▶ Source records
· · · · ·
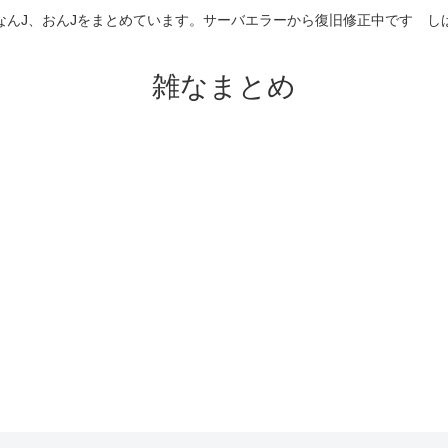
なんJ、おんJをまとめています。サーバエラーから復旧修正中です 
雑なまとめ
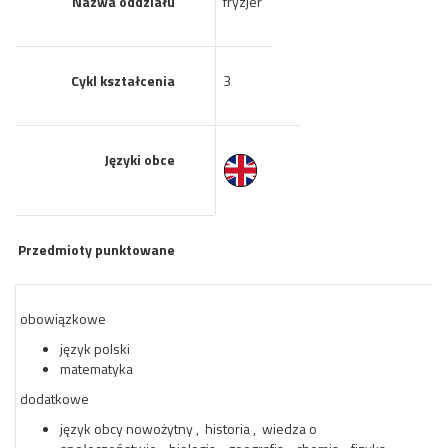
Nazwa oddziału
fryzjer
Cykl kształcenia
3
Języki obce
Przedmioty punktowane
obowiązkowe
język polski
matematyka
dodatkowe
język obcy nowożytny , historia , wiedza o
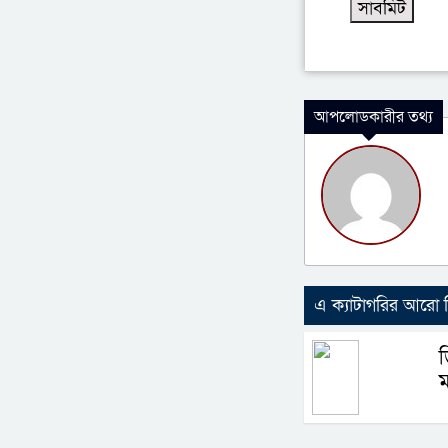
আপলোডকারীর তথ্য
এ ক্যাটাগরির আরো
ড
ম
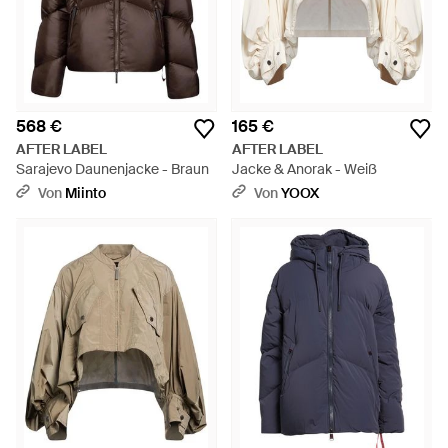
568 €
165 €
AFTER LABEL
AFTER LABEL
Sarajevo Daunenjacke - Braun
Jacke & Anorak - Weiß
Von
Miinto
Von
YOOX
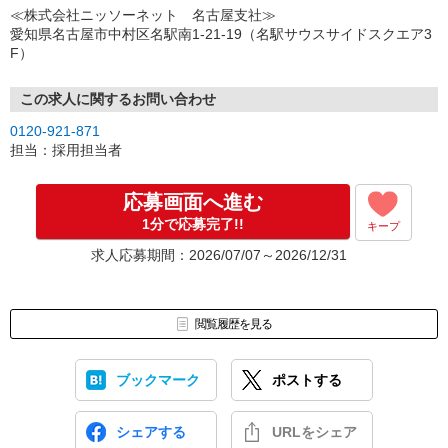
↓
≪株式会社ニッソーネット 名古屋支社≫
（3）選考・お仕事のご案内
愛知県名古屋市中村区名駅南1-21-19（名駅サウスサイドスクエア3
↓
F）
（4）就業開始
※紹介予定派遣・職業紹介などで、正職員登用前提でのお仕事も可
能です。
この求人に関するお問い合わせ
0120-921-871
担当：採用担当者
応募画面へ進む
1分で応募完了!!
キープ
求人応募期間：2026/07/07～2026/12/31
閲覧履歴を見る
ブックマーク
ポストする
シェアする
URLをシェア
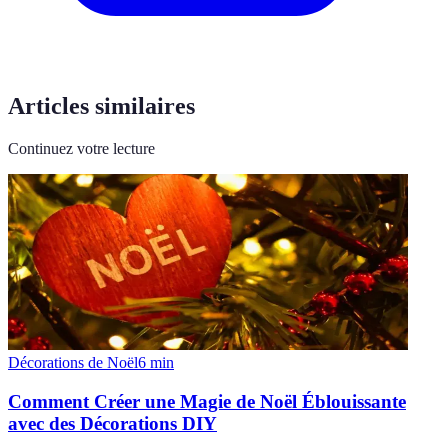
Articles similaires
Continuez votre lecture
Décorations de Noël
6
min
Comment Créer une Magie de Noël Éblouissante
avec des Décorations DIY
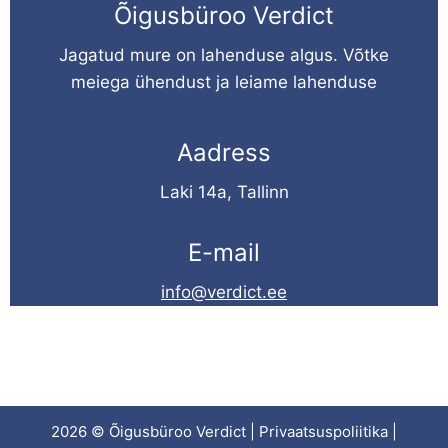
Õigusbüroo Verdict
Jagatud mure on lahenduse algus. Võtke
meiega ühendust ja leiame lahenduse
Aadress
Laki 14a, Tallinn
E-mail
info@verdict.ee
2026 © Õigusbüroo Verdict |
Privaatsuspoliitika
|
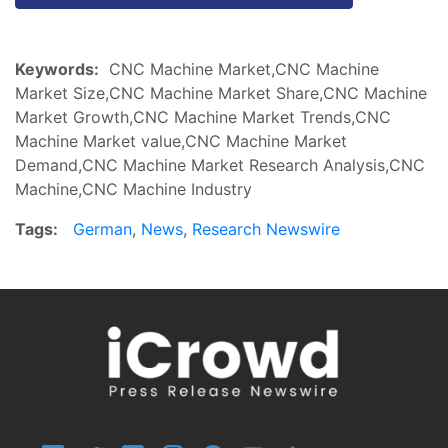
Keywords:
CNC Machine Market,CNC Machine
Market Size,CNC Machine Market Share,CNC Machine
Market Growth,CNC Machine Market Trends,CNC
Machine Market value,CNC Machine Market
Demand,CNC Machine Market Research Analysis,CNC
Machine,CNC Machine Industry
Tags:
German
,
News
,
Research Newswire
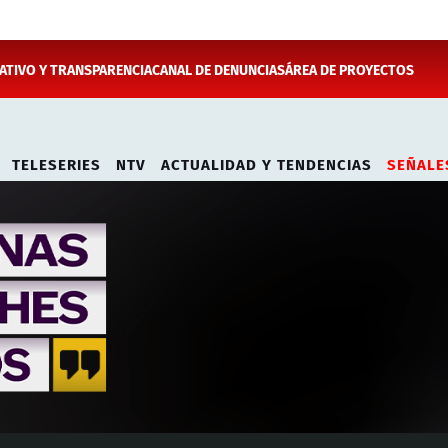
TIVO Y TRANSPARENCIA
CANAL DE DENUNCIAS
ÁREA DE PROYECTOS
TELESERIES
NTV
ACTUALIDAD Y TENDENCIAS
SEÑALE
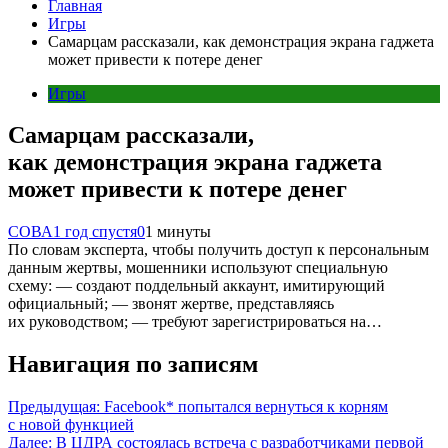
Главная
Игры
Самарцам рассказали, как демонстрация экрана гаджета
может привести к потере денег
Игры
Самарцам рассказали,
как демонстрация экрана гаджета
может привести к потере денег
СОВА
1 год спустя
0
1 минуты
По словам эксперта, чтобы получить доступ к персональным
данным жертвы, мошенники используют специальную
схему: — создают поддельный аккаунт, имитирующий
официальный; — звонят жертве, представляясь
их руководством; — требуют зарегистрироваться на…
Навигация по записям
Предыдущая:
Facebook* попытался вернуться к корням
с новой функцией
Далее:
В ЦДРА состоялась встреча с разработчиками первой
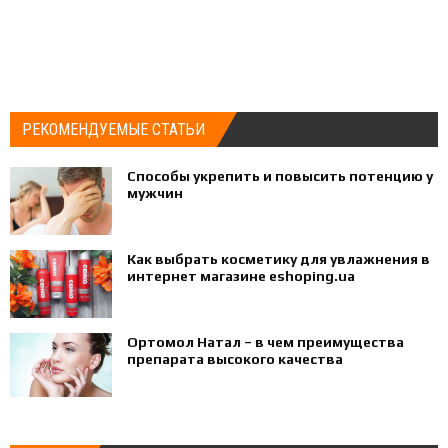
РЕКОМЕНДУЕМЫЕ СТАТЬИ
Способы укрепить и повысить потенцию у
мужчин
Как выбрать косметику для увлажнения в
интернет магазине eshoping.ua
Ортомол Натал – в чем преимущества
препарата высокого качества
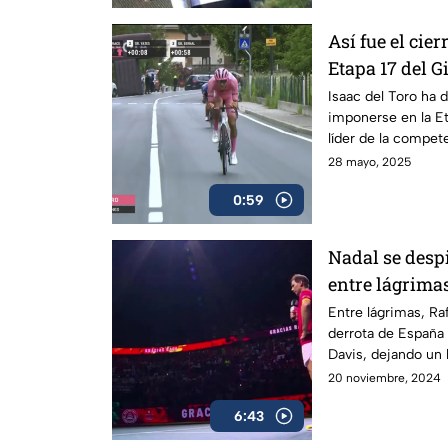
Así fue el cier
Etapa 17 del Gi
Isaac del Toro ha 
imponerse en la E
líder de la compet
con la maglia rosa.
28 mayo, 2025
0:59
Nadal se despi
entre lágrima
Entre lágrimas, Raf
derrota de España 
Davis, dejando un
de dos décadas.
20 noviembre, 2024
6:43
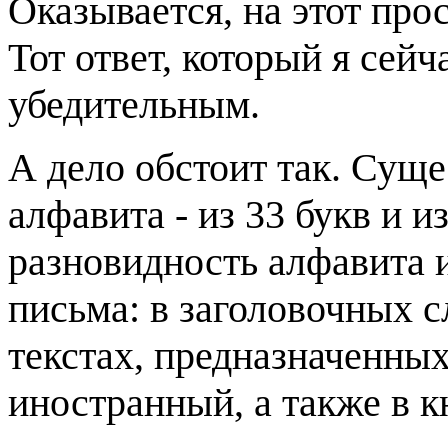
Оказывается, на этот про
Тот ответ, который я сейч
убедительным.
А дело обстоит так. Суще
алфавита - из 33 букв и и
разновидность алфавита 
письма: в заголовочных с
текстах, предназначенны
иностранный, а также в к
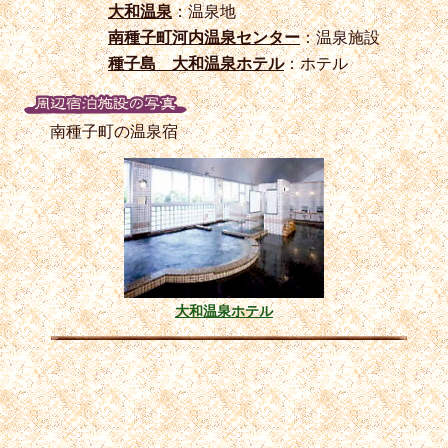
大和温泉
：温泉地
南種子町河内温泉センター
：温泉施設
種子島 大和温泉ホテル
：ホテル
南種子町の温泉宿
大和温泉ホテル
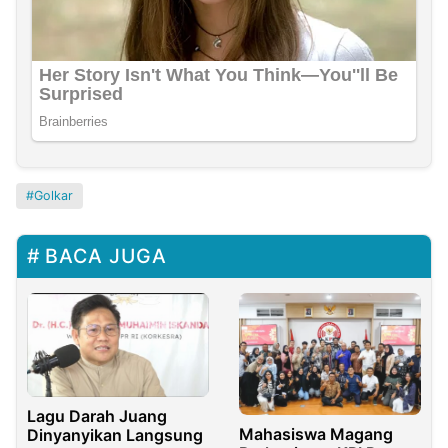
Golkar
BACA JUGA
Lagu Darah Juang
Mahasiswa Magang
Dinyanyikan Langsung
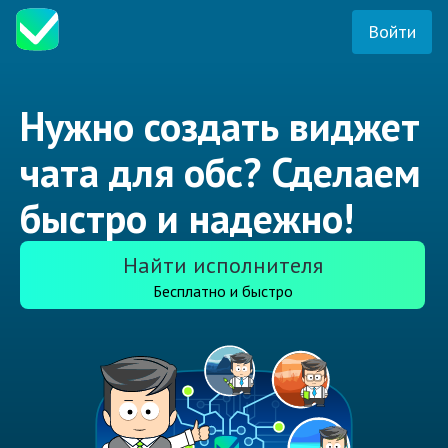
Войти
Нужно создать виджет
чата для обс? Сделаем
быстро и надежно!
Найти исполнителя
Бесплатно и быстро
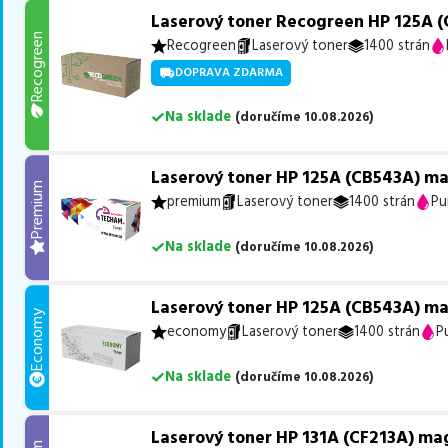
Laserový toner Recogreen HP 125A 
Recogreen
Recogreen
Laserový toner
1400 strán
DOPRAVA ZDARMA
Na sklade
(
doručíme
10.08.2026
)
Laserový toner HP 125A (CB543A) m
Premium
premium
Laserový toner
1400 strán
Pu
Na sklade
(
doručíme
10.08.2026
)
Laserový toner HP 125A (CB543A) m
Economy
economy
Laserový toner
1400 strán
P
Na sklade
(
doručíme
10.08.2026
)
Laserový toner HP 131A (CF213A) ma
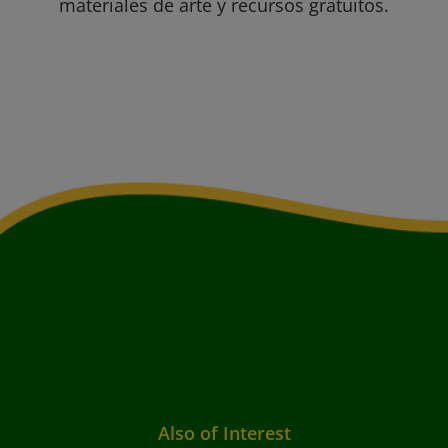
materiales de arte y recursos gratuitos.
Also of Interest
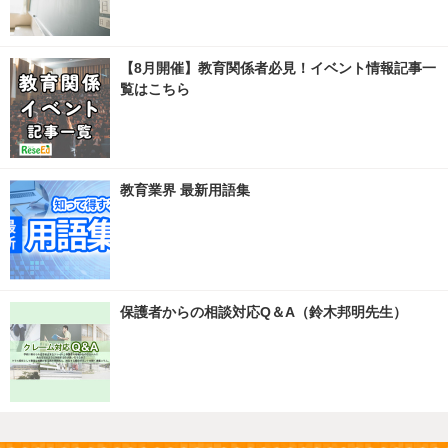
【8月開催】教育関係者必見！イベント情報記事一
覧はこちら
教育業界 最新用語集
保護者からの相談対応Q＆A（鈴木邦明先生）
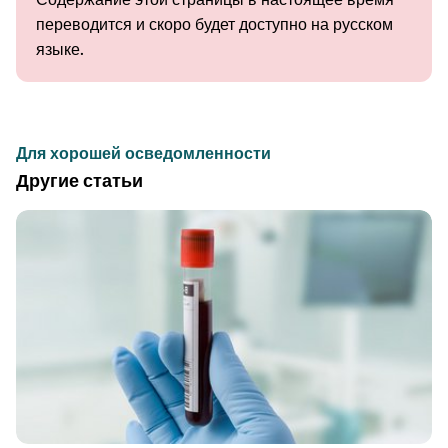
переводится и скоро будет доступно на русском
языке.
Для хорошей осведомленности
Другие статьи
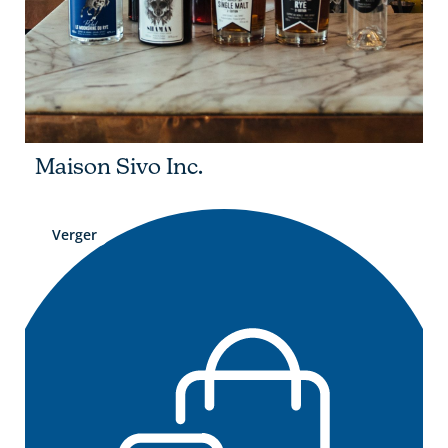
Maison Sivo Inc.
Verger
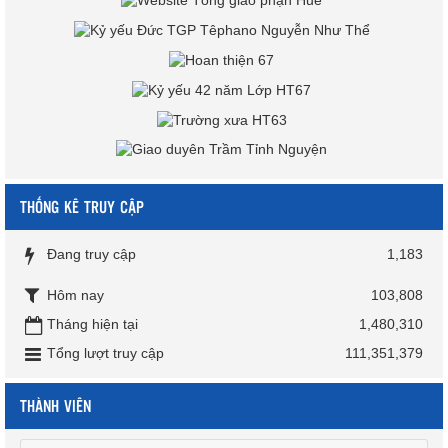
THỐNG KÊ TRUY CẬP
Đang truy cập
1,183
Hôm nay
103,808
Tháng hiện tại
1,480,310
Tổng lượt truy cập
111,351,379
THÀNH VIÊN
· · · · ·
▶ Work required
Gather every line of the source records that contains the string "Самарцам", matching case exactly, and copy each of those lines out in full.

▶ Completed exercise
Самарцам рассказали, как демонстрация экрана гаджета
Самарцам рассказали,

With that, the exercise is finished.